MemoryStore loads the file and migrates legacy item shapes so older corpora still parse.
Retriever picks the decisions relevant to the current task. It scores on keyword overlap, tag match, and priority weight. No embeddings, no vector database.
ContextBuilder formats the top matches into a compact context packet.
LLMAdapter injects that packet as the system prompt and calls the model, or dry-runs with no API key.
Evaluator scores the response against the injected decisions and reports an alignment number.

A second path adds conflict_detector, which scans the response after generation, and an ADR compiler (adr_parser then adr_compiler) that turns ADR files with YAML frontmatter into the corpus and resolves precedence between decisions that disagree.

The demo runs each task twice, once with no governance and once with the corpus enforced, so you read the delta yourself.
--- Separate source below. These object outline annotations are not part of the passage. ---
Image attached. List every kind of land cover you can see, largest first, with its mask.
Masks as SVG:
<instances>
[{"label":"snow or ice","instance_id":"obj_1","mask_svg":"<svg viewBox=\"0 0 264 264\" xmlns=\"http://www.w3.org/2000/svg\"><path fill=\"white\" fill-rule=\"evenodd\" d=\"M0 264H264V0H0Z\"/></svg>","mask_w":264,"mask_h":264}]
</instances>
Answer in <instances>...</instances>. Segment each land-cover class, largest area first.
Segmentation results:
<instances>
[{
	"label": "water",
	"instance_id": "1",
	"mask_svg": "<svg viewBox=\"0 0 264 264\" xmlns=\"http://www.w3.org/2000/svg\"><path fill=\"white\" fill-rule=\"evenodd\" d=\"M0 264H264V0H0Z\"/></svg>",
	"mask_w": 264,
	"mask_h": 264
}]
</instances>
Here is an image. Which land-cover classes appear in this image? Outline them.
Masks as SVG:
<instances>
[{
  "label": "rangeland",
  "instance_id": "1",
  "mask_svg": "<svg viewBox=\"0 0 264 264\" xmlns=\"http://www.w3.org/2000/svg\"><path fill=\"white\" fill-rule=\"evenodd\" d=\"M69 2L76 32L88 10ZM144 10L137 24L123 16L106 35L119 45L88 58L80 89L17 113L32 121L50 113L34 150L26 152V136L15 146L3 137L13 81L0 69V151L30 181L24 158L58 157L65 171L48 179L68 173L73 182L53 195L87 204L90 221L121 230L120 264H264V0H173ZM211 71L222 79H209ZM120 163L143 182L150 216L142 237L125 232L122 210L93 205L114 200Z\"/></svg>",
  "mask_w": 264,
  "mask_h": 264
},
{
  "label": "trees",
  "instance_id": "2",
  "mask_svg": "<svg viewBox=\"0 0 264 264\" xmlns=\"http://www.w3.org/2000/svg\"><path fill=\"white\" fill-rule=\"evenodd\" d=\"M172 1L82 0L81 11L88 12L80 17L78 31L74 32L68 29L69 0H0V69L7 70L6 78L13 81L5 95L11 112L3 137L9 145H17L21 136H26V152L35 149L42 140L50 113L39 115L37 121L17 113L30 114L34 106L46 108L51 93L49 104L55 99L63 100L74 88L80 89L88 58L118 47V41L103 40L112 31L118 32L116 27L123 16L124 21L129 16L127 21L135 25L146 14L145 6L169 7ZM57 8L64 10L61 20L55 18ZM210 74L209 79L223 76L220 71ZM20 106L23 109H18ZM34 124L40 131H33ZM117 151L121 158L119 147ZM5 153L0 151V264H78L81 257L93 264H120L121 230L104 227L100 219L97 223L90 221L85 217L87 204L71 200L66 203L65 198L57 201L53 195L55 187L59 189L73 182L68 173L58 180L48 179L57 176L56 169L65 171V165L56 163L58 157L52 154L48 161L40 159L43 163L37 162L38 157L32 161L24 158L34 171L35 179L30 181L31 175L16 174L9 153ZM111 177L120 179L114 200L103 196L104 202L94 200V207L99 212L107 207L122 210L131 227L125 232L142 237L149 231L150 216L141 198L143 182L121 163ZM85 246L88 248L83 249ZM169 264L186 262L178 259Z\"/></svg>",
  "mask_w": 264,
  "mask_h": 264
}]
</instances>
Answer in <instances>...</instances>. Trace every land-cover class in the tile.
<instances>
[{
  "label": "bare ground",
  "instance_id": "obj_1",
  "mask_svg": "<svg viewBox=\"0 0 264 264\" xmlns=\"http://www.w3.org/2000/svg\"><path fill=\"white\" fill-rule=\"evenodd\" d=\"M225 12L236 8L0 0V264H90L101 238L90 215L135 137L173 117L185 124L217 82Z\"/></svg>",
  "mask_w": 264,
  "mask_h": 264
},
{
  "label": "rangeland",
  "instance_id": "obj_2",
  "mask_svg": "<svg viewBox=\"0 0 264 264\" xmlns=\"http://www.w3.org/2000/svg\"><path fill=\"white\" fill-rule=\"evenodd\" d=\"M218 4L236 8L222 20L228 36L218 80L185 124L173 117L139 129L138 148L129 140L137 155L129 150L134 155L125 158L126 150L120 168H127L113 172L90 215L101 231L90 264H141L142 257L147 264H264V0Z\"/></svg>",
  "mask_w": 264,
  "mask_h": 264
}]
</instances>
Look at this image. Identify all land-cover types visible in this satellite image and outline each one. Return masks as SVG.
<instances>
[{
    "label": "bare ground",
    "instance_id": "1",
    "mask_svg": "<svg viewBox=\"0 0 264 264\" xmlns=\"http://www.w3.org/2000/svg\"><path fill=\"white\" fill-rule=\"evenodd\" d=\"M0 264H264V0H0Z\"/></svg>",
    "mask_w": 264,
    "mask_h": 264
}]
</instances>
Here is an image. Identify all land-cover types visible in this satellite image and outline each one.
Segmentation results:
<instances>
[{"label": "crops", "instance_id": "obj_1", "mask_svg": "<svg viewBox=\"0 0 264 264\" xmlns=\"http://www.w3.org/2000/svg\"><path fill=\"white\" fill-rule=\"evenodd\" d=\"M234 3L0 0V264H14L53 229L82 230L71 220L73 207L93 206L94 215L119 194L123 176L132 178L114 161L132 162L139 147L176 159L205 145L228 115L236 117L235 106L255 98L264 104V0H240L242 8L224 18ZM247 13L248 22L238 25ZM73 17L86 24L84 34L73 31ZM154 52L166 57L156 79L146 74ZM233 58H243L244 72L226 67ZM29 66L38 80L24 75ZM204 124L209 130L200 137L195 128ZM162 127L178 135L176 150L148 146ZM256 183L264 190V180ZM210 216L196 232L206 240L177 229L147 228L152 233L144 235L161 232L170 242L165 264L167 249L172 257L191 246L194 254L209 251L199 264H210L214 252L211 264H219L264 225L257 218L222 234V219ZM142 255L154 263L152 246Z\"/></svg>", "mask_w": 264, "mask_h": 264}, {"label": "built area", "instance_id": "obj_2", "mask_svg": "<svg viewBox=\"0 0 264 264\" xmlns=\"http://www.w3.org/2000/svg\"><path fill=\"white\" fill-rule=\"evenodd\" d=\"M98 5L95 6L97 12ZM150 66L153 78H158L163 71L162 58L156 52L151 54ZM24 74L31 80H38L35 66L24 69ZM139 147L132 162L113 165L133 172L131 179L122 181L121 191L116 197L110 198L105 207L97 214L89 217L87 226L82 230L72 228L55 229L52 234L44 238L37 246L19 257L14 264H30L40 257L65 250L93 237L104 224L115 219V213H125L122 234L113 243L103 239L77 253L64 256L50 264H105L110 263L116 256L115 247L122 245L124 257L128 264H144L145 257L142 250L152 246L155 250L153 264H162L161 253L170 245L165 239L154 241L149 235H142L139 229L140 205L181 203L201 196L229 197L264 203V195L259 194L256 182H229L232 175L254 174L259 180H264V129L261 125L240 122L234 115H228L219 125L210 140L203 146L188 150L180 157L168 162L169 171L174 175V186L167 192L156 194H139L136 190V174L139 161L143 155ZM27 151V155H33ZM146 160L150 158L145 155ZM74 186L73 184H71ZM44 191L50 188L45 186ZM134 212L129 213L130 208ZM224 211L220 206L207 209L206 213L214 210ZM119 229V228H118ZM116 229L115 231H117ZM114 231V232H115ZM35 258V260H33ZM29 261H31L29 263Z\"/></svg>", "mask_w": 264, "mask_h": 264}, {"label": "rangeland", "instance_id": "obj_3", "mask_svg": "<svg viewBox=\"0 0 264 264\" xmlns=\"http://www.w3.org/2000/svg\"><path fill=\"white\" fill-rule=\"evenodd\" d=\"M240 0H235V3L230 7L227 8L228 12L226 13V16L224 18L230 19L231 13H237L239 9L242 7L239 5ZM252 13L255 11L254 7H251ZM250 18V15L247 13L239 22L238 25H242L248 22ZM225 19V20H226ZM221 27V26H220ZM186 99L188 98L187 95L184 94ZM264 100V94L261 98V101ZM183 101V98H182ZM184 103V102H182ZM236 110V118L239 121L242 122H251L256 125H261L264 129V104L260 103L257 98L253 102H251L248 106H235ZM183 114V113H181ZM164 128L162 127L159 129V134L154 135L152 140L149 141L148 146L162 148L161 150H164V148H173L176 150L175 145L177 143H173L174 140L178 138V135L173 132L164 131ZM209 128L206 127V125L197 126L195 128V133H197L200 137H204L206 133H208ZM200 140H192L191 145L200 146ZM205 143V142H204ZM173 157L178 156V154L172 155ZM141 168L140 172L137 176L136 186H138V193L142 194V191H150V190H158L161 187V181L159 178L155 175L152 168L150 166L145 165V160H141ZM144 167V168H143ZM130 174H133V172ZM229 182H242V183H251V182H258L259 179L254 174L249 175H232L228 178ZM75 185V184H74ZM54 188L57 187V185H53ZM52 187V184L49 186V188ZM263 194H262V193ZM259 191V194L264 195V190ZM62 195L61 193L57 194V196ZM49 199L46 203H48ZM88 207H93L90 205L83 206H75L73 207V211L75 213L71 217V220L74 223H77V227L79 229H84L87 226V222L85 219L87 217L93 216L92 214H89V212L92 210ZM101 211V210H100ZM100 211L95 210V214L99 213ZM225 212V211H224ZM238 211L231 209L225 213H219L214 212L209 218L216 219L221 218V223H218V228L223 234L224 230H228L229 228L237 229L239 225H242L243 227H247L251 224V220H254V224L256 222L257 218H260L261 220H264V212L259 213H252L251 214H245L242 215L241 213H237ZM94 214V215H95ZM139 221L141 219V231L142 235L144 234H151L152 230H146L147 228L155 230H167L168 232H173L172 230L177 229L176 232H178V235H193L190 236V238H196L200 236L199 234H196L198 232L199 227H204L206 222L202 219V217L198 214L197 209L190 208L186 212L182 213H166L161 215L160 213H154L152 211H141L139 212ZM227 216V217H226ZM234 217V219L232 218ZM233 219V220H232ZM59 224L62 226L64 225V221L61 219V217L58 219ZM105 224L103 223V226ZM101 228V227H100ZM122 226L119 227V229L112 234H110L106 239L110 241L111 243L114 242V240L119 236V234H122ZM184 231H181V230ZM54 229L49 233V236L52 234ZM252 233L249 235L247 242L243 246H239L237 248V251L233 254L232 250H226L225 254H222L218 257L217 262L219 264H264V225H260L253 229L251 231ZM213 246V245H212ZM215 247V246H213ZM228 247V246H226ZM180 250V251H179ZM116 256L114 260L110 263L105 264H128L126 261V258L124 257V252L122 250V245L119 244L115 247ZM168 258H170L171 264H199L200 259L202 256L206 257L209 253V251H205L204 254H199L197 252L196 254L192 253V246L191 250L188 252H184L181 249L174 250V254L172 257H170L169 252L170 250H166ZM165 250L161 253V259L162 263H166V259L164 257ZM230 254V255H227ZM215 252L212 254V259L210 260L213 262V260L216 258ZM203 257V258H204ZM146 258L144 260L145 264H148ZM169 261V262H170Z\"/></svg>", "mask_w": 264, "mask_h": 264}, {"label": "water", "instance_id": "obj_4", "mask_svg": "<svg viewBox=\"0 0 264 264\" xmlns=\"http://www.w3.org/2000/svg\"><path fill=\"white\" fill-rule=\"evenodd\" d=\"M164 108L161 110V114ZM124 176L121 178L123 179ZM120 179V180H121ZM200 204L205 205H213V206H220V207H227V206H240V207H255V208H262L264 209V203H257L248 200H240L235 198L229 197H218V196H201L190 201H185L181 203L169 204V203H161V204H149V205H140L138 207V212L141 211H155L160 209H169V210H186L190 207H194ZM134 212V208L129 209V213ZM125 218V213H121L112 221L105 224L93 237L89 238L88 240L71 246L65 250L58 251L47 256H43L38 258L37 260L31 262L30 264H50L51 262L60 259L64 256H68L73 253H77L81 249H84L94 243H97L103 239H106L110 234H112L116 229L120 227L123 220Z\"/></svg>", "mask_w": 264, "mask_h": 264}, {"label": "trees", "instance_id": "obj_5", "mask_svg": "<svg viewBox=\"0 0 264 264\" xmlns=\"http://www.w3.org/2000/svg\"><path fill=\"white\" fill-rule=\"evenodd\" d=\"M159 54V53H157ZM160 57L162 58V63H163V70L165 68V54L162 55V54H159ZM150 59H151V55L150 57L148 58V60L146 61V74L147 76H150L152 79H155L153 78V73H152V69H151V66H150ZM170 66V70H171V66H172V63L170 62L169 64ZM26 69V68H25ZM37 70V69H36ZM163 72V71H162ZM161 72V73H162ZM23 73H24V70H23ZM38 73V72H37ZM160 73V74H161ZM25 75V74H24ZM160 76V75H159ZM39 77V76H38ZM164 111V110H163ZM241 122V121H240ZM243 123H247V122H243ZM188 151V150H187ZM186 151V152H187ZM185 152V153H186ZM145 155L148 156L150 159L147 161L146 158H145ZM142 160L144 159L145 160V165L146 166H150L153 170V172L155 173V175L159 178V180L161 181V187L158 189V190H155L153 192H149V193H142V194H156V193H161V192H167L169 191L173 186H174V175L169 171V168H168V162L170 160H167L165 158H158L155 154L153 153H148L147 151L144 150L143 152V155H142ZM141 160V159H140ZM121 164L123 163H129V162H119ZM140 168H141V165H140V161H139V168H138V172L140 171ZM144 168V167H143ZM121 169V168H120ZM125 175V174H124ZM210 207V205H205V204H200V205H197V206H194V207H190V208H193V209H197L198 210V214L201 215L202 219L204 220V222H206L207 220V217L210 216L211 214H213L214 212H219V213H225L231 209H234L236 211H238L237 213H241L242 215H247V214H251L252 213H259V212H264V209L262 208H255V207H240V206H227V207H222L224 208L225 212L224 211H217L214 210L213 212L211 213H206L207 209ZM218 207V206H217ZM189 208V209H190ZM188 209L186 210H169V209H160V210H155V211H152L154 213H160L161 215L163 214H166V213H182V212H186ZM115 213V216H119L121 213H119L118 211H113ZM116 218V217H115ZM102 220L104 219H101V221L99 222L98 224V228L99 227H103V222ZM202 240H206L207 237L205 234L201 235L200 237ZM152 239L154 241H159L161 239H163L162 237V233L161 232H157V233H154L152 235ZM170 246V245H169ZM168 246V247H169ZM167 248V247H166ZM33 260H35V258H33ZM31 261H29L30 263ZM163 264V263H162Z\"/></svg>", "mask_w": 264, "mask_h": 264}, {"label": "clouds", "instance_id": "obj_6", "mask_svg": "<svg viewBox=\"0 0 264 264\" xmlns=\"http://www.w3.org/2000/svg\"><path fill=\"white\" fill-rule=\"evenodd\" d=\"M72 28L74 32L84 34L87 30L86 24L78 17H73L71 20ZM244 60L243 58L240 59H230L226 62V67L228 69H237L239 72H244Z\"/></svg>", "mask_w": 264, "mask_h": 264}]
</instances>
Three principles hold the design in place

Deterministic over clever. Same corpus and same query produce byte-identical retrieval order on every run. A simple retriever that returns the same answer twice beats a smart one that does not.
Auditable over autonomous. Every block records which decision matched, which rule fired, and which term in the input triggered it. You can rebuild any verdict from the artifacts.
Prevention before review. The check lands before generation. By the time a reviewer opens the pull request, the drift already shipped into the branch.

Why this is not RAG

RAG retrieves documents to inform an answer. Mneme retrieves decisions to constrain one.

	RAG	Mneme
Input	Documents, chunks, embeddings	Rules, constraints, decision records
Goal	Inform the response	Shape the response
Output	The model knows more	The model follows what you decided
Test	"Did it cite the right source?"	"Did it respect the constraint?"

No vector store, no agent loop. The corpus stays small, structured, and yours.

What it is not, by design

The freeze pins the retrieval mechanics, enforcement semantics, and benchmark methodology at commit e73ff7d. The open exit criterion is real-world validation with design partners. Several things sit outside the wedge on purpose, not on a backlog:

Not generalized agent memory or a conversation-history store
Not autonomous planning or tool-use orchestration
Not prompt rewriting. Mneme blocks a violating prompt, it does not polish one.
Not auto-fixing. Mneme blocks, and the human or model fixes.

The benchmark carries the same restraint. It is a regression instrument, not a generalization claim: canned model responses, fixed retrieval, two-layer scoring, today at 7/7 scenarios and recall@3 = 1.00. Its job is to make any change to retrieval or enforcement visible, so no regression lands unseen.

Read the code

Layer 1, the benchmark suite, and an example corpus are public at https://github.com/MnemeHQ/mneme. The concepts behind the design (governance before generation, architectural drift, verification contracts) are defined at mnemehq.com/concepts.

Top comments (1)

Mike Czerwinski • Jun 30

The RAG-vs-Mneme framing is the right cut: retrieving decisions to constrain, not documents to inform. I run a close cousin of this in production for a company's ops, a decision ledger with a proposed/accepted/locked lifecycle plus anti-pattern records, so two questions from the trenches.

First, the corpus is the bottleneck, not the retriever. Prevention-before-generation only fires if the decision is already captured. My hardest failure mode isn't bad retrieval, it's a decision that was never written down or has quietly gone stale, and the gate waving through a violation because the corpus didn't know yet. Curation discipline ends up being the whole game. Curious how design partners are handling corpus freshness.

Second, the no-embeddings call. You buy byte-identical auditability, but keyword overlap is blind to vocabulary drift: a task that violates a decision without sharing its terms sails right past. I'm building the opposite bet right now, a semantic index, and the cost is exactly the auditability you're protecting. Have you hit cases where lexical retrieval missed a real conflict, or has tag discipline been enough to cover it?